Bordars

BORDARS.  Blount in his NOMO-AEZIKON says, this class of men so often mentioned in Domesday Book are “by some esteemed to be boors, husbandmen, or cottagers.”  They are invariably, or nearly so, therein mentioned immediately after the villeins.  Lord Coke says they were “boors holding a little house with some land of husbandry, bigger than a cottage.”  Other writers offer other conjectures.  Some have considered them as cottagers, taking their name from living on the borders of a village or Manor;  but this is a mistake on their part, for Domesday itself generally mentions them among the agricultural occupiers of land, and in one instance - not in Lincolnshire, however - as “circa aulam manenantes,” dwellings about the Manor-house.  Bishop Kennett in his Gloss. Par. Antiq. says the servi and villani mentioned in Domesday were distinct classes, and seem to have been men of a less servile condition, who had a bord or a cottage with  a small parcel of land allowed to them, on condition they should supply the Lord with poultry and eggs, and other small provisions for his board and entertainment.  Bloomfield in his Hist.
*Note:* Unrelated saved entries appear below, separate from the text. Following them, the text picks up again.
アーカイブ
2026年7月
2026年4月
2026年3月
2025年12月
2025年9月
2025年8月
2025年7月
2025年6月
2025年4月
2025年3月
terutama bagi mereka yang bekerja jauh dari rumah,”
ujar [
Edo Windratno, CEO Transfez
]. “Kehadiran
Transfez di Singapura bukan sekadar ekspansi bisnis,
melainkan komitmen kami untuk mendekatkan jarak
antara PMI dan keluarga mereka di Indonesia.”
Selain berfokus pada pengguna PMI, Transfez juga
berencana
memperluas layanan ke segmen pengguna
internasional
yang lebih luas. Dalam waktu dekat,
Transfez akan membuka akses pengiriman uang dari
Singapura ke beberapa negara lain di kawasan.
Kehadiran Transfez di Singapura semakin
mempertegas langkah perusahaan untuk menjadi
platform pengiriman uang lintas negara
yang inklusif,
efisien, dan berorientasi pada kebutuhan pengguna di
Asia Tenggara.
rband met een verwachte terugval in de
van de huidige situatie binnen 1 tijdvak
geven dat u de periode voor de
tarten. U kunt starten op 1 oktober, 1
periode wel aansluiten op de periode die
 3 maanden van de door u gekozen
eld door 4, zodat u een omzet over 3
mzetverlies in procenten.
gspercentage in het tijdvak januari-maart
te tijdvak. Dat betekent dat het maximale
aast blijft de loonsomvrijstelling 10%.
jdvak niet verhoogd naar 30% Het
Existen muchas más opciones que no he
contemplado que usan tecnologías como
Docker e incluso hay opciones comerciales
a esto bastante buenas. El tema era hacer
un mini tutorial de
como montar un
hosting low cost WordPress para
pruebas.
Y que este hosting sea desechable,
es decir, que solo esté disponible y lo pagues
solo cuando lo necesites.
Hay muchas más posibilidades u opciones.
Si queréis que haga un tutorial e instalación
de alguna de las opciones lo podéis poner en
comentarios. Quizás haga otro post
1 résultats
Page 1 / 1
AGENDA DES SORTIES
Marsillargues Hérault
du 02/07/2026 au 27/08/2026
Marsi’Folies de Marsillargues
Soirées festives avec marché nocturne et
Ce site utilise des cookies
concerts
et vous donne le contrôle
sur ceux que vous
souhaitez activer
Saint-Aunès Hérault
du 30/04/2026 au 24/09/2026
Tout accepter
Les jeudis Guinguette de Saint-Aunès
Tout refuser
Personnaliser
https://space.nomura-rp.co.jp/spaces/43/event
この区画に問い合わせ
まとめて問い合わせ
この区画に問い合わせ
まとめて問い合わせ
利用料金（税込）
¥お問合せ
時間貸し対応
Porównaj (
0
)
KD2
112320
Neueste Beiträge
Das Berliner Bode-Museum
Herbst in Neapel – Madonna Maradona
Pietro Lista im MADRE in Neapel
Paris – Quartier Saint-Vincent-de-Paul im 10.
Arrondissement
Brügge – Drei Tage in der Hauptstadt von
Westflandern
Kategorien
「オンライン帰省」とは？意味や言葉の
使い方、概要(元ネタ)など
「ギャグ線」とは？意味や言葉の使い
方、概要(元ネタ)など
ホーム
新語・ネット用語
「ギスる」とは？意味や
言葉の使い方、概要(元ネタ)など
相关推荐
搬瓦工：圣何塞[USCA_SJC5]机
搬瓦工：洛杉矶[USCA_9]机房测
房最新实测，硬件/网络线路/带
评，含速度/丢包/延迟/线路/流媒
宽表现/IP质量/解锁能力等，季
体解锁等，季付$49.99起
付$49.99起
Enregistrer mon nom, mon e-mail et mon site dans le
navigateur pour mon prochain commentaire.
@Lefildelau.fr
Norf. is of the same opinion, while the learned Brady says “they were drudges, and performed vile services which were reserved by tge Lord upon a poor little house and a small parcel of land, and might perhaps be domestic labour, such as grinding, threshing, drawing water, cutting wood,” &c.  The name is derived from the Saxon word bord, a cottage.  The condition of the bordars was in all probability different on different Manors, just as the customs of such Manors varied.